Tuesday, August 22, 2006
Guns in Sun City
Guns in Sun City
At night in Port-au-Prince, my wife and I watch the sunset over the ocean. It is beautiful from where we are sitting, but we know all is not well below us in the slum. Cite Soleil (Sun City) is a slum built on a garbage dump on the Bay of Port-au-Prince. We often hear gunshots from automatic weapons coming from that direction. The sounds are very scary to hear and we are two miles away.
Who is shooting? We never know, but we do know the guns are powerful. It could be coming from the gangs in Cite Soleil or from MINUSTAH, the acronym for the United Nations forces in Haiti. The UN forces are at about 8,000. Haiti’s national police do not have the weapons or the training to take on the gangs in the slum and won’t go near them. Almost, no one, except people that live in Soleil can come and go, and they do so only with trepidation.
Two weeks ago President Preval asked the gang leaders to turn in their weapons in an attempt to restore order in this country of constant chaos plagued with armed robbery, car jackings, and kidnappings in the middle of the day. President Preval made it clear that blood would be shed if the guns were not turned over. The gang leaders responded that they would turn in their guns yesterday, but then changed their minds. The gangs blame MINUSTAH for continuing their violent assaults in the streets of Cite Soleil and their leaders state that MINUSTAH doesn’t really want “peace and disarmament because they want a justification for their presence here (Haiti).”

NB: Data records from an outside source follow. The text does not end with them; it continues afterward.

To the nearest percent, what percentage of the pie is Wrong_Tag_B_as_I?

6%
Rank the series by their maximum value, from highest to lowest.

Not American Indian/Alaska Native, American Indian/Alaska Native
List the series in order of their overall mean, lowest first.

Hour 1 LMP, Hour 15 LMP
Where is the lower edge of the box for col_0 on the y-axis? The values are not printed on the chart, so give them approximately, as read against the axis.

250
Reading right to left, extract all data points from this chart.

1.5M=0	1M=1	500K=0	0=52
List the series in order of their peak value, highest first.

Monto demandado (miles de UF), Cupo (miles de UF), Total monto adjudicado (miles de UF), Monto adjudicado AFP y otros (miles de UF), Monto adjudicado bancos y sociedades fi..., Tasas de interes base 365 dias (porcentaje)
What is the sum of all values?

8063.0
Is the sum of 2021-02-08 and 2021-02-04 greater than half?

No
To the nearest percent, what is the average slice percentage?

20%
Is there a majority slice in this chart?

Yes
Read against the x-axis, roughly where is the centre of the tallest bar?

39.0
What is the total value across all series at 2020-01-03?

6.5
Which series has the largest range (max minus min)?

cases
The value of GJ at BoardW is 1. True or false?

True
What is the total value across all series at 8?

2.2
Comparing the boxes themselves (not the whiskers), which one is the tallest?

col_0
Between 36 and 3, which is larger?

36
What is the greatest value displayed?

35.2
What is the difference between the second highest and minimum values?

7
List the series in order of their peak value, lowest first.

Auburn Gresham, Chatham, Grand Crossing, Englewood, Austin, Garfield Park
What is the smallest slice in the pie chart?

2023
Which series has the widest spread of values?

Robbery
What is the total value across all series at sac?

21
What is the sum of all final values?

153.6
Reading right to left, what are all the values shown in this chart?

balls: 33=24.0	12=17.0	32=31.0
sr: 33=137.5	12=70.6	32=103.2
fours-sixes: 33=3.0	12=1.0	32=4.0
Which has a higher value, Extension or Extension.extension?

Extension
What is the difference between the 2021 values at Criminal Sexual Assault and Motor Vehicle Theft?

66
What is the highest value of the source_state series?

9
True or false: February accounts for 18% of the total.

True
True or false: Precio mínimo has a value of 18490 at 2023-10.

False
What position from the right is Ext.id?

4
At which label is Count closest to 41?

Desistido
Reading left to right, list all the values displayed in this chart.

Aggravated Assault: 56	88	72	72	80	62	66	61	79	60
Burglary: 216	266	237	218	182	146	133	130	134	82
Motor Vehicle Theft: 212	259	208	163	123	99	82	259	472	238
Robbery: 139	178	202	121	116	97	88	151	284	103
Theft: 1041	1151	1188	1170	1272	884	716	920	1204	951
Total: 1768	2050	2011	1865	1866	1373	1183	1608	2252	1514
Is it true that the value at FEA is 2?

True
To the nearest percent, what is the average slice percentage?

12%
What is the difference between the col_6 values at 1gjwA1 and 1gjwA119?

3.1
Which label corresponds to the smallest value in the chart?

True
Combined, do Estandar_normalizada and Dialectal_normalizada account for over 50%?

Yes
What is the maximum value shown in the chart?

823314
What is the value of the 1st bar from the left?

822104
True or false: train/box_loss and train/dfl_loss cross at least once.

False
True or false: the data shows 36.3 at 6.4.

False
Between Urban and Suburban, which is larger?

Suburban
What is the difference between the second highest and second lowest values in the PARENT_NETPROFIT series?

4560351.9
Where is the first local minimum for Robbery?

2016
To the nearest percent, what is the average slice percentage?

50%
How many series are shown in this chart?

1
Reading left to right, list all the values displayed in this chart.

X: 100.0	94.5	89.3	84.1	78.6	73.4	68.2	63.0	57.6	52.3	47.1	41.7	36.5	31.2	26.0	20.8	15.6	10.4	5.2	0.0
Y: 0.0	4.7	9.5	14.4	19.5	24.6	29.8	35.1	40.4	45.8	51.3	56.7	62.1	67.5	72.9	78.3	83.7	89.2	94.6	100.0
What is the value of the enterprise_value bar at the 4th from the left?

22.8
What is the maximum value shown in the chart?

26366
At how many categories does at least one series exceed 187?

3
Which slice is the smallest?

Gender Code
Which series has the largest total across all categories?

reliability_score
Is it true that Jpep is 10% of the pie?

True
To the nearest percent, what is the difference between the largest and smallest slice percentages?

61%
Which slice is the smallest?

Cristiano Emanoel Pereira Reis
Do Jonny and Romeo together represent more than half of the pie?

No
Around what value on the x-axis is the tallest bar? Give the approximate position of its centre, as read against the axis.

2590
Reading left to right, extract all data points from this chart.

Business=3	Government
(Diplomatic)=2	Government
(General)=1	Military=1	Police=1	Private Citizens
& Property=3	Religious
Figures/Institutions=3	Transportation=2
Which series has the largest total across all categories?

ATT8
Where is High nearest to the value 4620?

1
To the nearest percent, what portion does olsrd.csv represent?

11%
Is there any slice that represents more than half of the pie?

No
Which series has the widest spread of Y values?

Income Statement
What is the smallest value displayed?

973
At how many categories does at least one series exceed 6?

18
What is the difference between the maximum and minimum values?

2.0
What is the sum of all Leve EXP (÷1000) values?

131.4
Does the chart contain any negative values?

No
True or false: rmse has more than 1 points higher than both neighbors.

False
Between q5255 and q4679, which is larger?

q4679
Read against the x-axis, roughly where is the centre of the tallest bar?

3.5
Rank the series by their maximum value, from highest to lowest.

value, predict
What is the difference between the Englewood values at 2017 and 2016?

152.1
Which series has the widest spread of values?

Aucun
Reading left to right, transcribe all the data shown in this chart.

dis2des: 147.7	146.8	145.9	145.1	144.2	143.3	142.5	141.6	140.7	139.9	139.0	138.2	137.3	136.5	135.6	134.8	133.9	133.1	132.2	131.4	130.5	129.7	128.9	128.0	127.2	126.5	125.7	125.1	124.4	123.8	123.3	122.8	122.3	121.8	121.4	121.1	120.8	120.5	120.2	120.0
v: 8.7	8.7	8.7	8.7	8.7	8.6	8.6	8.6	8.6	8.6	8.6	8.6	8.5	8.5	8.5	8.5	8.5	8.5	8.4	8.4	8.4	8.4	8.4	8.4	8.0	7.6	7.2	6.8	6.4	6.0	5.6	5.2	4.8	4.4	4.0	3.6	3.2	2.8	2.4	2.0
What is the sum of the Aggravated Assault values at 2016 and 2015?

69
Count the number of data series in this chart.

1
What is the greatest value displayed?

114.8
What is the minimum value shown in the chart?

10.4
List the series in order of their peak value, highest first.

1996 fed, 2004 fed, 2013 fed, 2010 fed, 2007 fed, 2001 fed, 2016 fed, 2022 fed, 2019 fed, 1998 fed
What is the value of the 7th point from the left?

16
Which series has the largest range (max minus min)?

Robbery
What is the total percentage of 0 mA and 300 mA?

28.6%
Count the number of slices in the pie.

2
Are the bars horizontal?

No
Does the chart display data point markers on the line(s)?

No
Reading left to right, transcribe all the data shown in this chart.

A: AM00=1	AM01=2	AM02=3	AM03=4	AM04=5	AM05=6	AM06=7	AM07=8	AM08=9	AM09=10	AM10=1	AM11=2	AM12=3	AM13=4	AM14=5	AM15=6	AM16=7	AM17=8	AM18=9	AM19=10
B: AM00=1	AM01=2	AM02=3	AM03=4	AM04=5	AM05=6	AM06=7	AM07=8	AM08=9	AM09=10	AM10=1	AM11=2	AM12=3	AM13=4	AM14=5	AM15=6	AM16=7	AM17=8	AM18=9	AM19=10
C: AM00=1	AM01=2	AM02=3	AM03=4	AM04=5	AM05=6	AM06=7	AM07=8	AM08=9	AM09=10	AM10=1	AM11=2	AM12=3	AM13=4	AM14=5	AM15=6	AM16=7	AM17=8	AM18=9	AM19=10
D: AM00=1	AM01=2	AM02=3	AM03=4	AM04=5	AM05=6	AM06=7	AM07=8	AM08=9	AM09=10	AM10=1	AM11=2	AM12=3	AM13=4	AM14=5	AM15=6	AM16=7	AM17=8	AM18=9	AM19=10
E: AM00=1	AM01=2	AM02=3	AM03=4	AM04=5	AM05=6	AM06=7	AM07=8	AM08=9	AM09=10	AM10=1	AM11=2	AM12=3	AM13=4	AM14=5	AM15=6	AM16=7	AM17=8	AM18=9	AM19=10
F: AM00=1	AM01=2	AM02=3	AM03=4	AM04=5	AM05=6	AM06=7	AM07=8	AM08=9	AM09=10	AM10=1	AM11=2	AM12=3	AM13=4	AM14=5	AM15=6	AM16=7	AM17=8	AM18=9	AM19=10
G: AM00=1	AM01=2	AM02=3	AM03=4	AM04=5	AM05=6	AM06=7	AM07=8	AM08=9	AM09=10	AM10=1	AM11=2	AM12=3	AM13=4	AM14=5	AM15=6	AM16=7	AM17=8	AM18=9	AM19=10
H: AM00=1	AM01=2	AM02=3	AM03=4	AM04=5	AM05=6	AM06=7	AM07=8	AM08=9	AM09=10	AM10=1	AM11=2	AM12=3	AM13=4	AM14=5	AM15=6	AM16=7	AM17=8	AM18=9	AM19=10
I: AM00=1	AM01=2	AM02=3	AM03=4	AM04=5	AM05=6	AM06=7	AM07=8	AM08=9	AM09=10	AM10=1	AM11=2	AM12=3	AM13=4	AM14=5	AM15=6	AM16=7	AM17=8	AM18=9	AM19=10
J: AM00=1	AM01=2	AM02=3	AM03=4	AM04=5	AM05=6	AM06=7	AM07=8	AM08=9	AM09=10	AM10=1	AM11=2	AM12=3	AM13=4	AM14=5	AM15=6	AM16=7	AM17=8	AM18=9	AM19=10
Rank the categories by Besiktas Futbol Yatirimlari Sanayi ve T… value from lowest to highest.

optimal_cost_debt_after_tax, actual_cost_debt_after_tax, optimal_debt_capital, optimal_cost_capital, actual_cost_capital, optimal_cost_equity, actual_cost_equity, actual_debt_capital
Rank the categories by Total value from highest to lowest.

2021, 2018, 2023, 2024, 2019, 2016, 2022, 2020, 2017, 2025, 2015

Several months ago, my wife and I “toured” Cite Soleil with the protection of two gang leaders. Soleil looks and smells horrible as usual, but the pock marked bullet ridden buildings are very scary and sad to look at. This dump is the home for hundreds of thousands of people. The gang leaders insisted that all they want are jobs which can provide them with enough money to feed their families.
Each morning in clinic, I see babies carried by their mom or dad who have walked out of Cite Soleil that morning, sometimes dodging bullets, to get rudimentary medical care for their child. They are risking their sick baby’s life and their lives to venture out of the slum. The parents act like parents in the states. They want the best for their children and will do anything they can to provide it including going through gunfire to get it. I often ask myself what that parent would be doing in the United States. Would they be using a computer, would they be working in a bank, or would they be a mechanical engineer? These parents have no real jobs even though they work all the time to put a little food on their children’s plates at night. But their hopes for their children are the same as ours.
When people with big guns fight, the little people are always caught in the middle. The kids that cannot go to school, get a good meal, or obtain basic medical care, suffer the consequences. A simple medical problem can and does become life threatening as the guns keep firing in Sun City.